Reputation:
I have a Label that looks the following:
<Label Name="FalsePositiveInput" Content="✓">
This works but how can I do it in the code-behind? I tried this but obviously it's not working:
FalsePositiveInput.Content = "✓";
The character i want to display is a check mark symbol
Upvotes: 25
Views: 30865
Reputation: 982
+1 for 一二三
Just one remark: If you want to use extended Unicode, you need to use not \u
, but \U
and 8 characters, e.g. to display left-pointing magnifying glass (1F50D http://www.fileformat.info/info/unicode/char/1f50d/index.htm) you need to use:
this.MyLabel.Text = "\U0001F50D";
Alternatively as was suggested you can paste right into your source code and then you don't need comments like "//it is a magnifying glass"
, but then you will have to save your source code in Unicode, which is probably not what you want.
Upvotes: 17
Reputation: 4544
just copy and past caractor from here
then your text in xamal looks like this
<Button Text="← Bla bla" >
Upvotes: 0
Reputation: 95
+1 for Dario,
If it's a check mark symbol you need just copy it from another source into your code.
Easily found on wikipedia for instance.
Here they are : ✓, ✔, ☑
Taken from : https://en.wikipedia.org/wiki/Check_mark
Upvotes: 0
Reputation: 21239
Use a unicode escape sequence, rather than a character entity:
FalsePositiveInput.Content = "\u2713";
Upvotes: 39
Reputation: 41
Return Check symbol This works in the code-behind and report :)

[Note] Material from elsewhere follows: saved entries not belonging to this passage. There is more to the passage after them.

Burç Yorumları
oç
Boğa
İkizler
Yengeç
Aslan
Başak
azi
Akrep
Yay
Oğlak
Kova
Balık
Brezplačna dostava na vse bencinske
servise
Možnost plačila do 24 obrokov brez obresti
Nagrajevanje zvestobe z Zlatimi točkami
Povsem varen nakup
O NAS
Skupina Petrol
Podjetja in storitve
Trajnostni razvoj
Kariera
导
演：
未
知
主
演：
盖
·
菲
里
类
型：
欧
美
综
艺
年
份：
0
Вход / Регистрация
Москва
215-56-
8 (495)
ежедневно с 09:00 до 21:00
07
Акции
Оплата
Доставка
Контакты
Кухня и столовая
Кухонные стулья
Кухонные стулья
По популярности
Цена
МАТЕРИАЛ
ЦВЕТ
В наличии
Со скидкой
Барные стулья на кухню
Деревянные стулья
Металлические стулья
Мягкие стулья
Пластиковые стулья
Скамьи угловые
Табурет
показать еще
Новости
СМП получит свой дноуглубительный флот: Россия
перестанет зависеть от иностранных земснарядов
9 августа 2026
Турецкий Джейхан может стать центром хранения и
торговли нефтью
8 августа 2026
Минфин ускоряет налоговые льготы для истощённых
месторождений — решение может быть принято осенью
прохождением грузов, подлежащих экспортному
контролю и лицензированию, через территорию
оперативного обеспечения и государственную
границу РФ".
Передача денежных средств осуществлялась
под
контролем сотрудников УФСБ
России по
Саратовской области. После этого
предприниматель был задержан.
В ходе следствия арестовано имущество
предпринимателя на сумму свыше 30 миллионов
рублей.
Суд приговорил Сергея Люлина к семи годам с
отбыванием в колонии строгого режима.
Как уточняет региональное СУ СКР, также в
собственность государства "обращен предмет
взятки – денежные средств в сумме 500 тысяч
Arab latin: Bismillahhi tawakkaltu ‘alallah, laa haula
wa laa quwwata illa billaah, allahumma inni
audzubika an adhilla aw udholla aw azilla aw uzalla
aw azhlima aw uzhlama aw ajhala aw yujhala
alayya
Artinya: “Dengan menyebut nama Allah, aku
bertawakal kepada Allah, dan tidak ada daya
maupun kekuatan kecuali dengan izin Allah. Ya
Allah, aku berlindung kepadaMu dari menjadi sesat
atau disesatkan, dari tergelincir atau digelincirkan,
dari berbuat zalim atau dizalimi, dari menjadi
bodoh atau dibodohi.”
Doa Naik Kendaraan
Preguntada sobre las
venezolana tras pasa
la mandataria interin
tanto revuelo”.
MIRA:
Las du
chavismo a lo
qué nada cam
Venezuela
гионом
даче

public static string FormatValue(object value, string format)
{
if (value == null) return "";
Type type = value.GetType();
if (type == typeof(bool))
{
if (string.IsNullOrEmpty(format))
{
if ((bool)value)
{
return "Yes";
}
else
{
return "No";
}
}
else
{
if ((bool)value)
{
return ((char)0x221A).ToString();
}
else
{
return "";
}
}
}
return value.ToString();
}
Upvotes: 4
Reputation: 5804
If the character is constant and know at compile time, I'm pretty sure you can simply write the character as-is in the source code file, without encoding it as HTML entity. In other words, source files can be Unicode-encoded and Visual Studio will take care of that (or at least it does for me).